Reason, therefore, is safer. It is surer. It is worthier of attention because reason leads the way. With faith, our predisposed conceptions of what our faith is already in leads the way, and that is dangerous.

Regarding these matters, a friend of mine recently said to me that my conclusions are just as biased as his are. You know what? He is absolutely correct. Any conclusion is, by definition, biased. Why? Because if you concluded something at all, you must be biased that you had a reason to do so. The question is not whether a conclusion is biased or not, because all conclusions are biased. The question is this: When was the bias was formed? Did you start with it and then filter the evidence through it? Or did you let the evidence form the bias? Those are your only two options. And one is worthier than the other, because it is more responsible than the other

Faith [...] may be helpful to the one possessing it [...], but one thing it is not is responsible. And that is really what it's all about: being responsible, keeping your personal investments out of the matter. After all, if you start with “I believe in God,” and then examine the evidence, isn’t it possible that you will view the evidence through the lens of your premise, the lens of your faith? If, however, you start with “I neither believe nor disbelieve in God; I am merely curious at this point,” and then you examine the evidence, isn’t it far likelier that you will arrive at the correct conclusion since you have no motive for arriving at one over other? 
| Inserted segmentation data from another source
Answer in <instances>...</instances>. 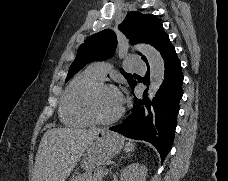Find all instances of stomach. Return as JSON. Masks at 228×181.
<instances>
[{"label": "stomach", "mask_w": 228, "mask_h": 181, "mask_svg": "<svg viewBox=\"0 0 228 181\" xmlns=\"http://www.w3.org/2000/svg\"><path fill=\"white\" fill-rule=\"evenodd\" d=\"M123 137L117 133H111L107 129L96 133L92 139L91 145H88L85 153L81 155L80 167L86 173H91L96 163L108 161L120 153L123 149Z\"/></svg>", "instance_id": "0dacf381"}]
</instances>
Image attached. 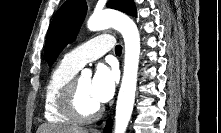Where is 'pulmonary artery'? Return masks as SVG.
<instances>
[{"label": "pulmonary artery", "instance_id": "1", "mask_svg": "<svg viewBox=\"0 0 221 133\" xmlns=\"http://www.w3.org/2000/svg\"><path fill=\"white\" fill-rule=\"evenodd\" d=\"M113 47L114 41L111 35L101 34L67 53L63 60L81 69L86 63L100 58Z\"/></svg>", "mask_w": 221, "mask_h": 133}]
</instances>
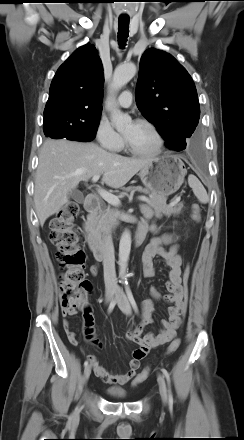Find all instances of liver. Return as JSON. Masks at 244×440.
Returning a JSON list of instances; mask_svg holds the SVG:
<instances>
[{
    "label": "liver",
    "instance_id": "obj_1",
    "mask_svg": "<svg viewBox=\"0 0 244 440\" xmlns=\"http://www.w3.org/2000/svg\"><path fill=\"white\" fill-rule=\"evenodd\" d=\"M154 158H127L110 153L95 143L47 140L39 154L34 203L41 226L69 202V193L80 181L103 175L112 188L123 187Z\"/></svg>",
    "mask_w": 244,
    "mask_h": 440
}]
</instances>
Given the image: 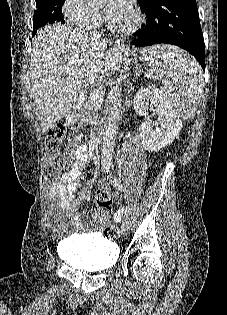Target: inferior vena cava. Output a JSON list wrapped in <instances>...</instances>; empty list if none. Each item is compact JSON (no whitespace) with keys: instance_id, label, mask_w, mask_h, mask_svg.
Masks as SVG:
<instances>
[{"instance_id":"602c4592","label":"inferior vena cava","mask_w":227,"mask_h":315,"mask_svg":"<svg viewBox=\"0 0 227 315\" xmlns=\"http://www.w3.org/2000/svg\"><path fill=\"white\" fill-rule=\"evenodd\" d=\"M93 36H99V34L97 33H92ZM111 161H107L105 159H102V167H109L110 166Z\"/></svg>"}]
</instances>
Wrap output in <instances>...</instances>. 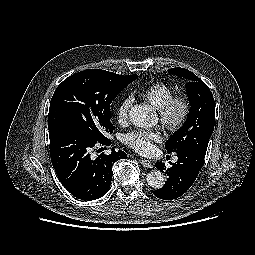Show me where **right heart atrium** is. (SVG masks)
<instances>
[{
	"label": "right heart atrium",
	"mask_w": 255,
	"mask_h": 255,
	"mask_svg": "<svg viewBox=\"0 0 255 255\" xmlns=\"http://www.w3.org/2000/svg\"><path fill=\"white\" fill-rule=\"evenodd\" d=\"M132 105V97L128 96L121 100L117 106L116 115L119 121L127 119Z\"/></svg>",
	"instance_id": "1"
}]
</instances>
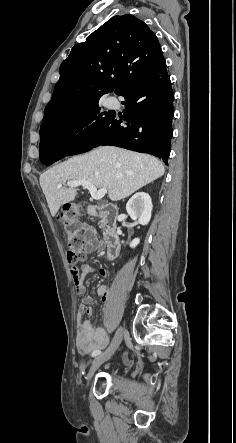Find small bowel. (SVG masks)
I'll return each mask as SVG.
<instances>
[{"label": "small bowel", "instance_id": "c3829d8e", "mask_svg": "<svg viewBox=\"0 0 236 443\" xmlns=\"http://www.w3.org/2000/svg\"><path fill=\"white\" fill-rule=\"evenodd\" d=\"M82 239L84 243V250L87 253L99 254L102 250L103 243L98 237L94 228L85 226L83 228ZM93 272V268L89 265H84L82 270L77 267L71 268V274L74 281L75 291L79 295L86 293V286L83 280V274ZM109 271L106 267H102L99 270V274L102 277H106ZM109 293V285H101L97 289V294L103 299H106ZM93 298L85 296L79 306V317L84 313L87 315H93L94 310L92 307L87 306L93 303ZM108 343V338L105 329L97 325L93 320L80 321L76 333V348L81 354L93 352L104 348Z\"/></svg>", "mask_w": 236, "mask_h": 443}]
</instances>
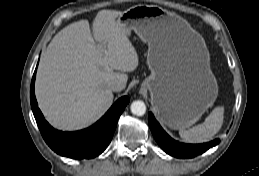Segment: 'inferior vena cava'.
<instances>
[{
    "label": "inferior vena cava",
    "instance_id": "inferior-vena-cava-1",
    "mask_svg": "<svg viewBox=\"0 0 259 176\" xmlns=\"http://www.w3.org/2000/svg\"><path fill=\"white\" fill-rule=\"evenodd\" d=\"M112 91H121L124 89V84L120 81L112 82L110 85Z\"/></svg>",
    "mask_w": 259,
    "mask_h": 176
}]
</instances>
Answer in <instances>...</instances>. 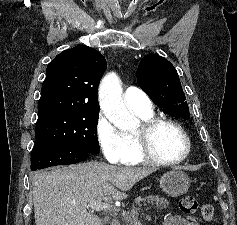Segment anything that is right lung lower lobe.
<instances>
[{"instance_id":"right-lung-lower-lobe-1","label":"right lung lower lobe","mask_w":237,"mask_h":225,"mask_svg":"<svg viewBox=\"0 0 237 225\" xmlns=\"http://www.w3.org/2000/svg\"><path fill=\"white\" fill-rule=\"evenodd\" d=\"M89 157V153L66 145L51 142H35L31 154V170L56 165L75 164Z\"/></svg>"}]
</instances>
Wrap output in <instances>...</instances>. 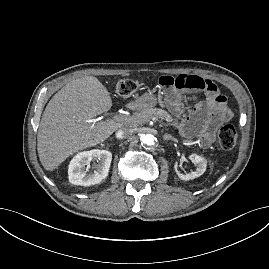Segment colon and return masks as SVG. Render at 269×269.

These were the concepts that I began to wrestle with in the days just before my de-conversion. I finally, fully knew that religious faith was bankrupt, shipwrecked, and the sole source of all my spiritual woes over the years. I had been caught in a cycle of belief that never took me anywhere because there was nowhere to go. This is because faith wants to be preserved. The very idea of something being preserved seems to imply a kind of stagnation, a “don’t rock the boat” mentality. There is no room for evolution, for molting, for graduating from one sphere of knowledge into another. No, faith demands that you stay plugged into that object in which it is placed, even if you have no proof of that object to begin with. Faith is therefore, in a sense, the termination of all creative questions and inquisitive musings. Faith simply says, “This is how it is, accept it. Do not ask why. Do not seek a better explanation. Do not ask if there is proof. Just accept it and write off your doubts as useless distractions. No other answer is forthcoming.”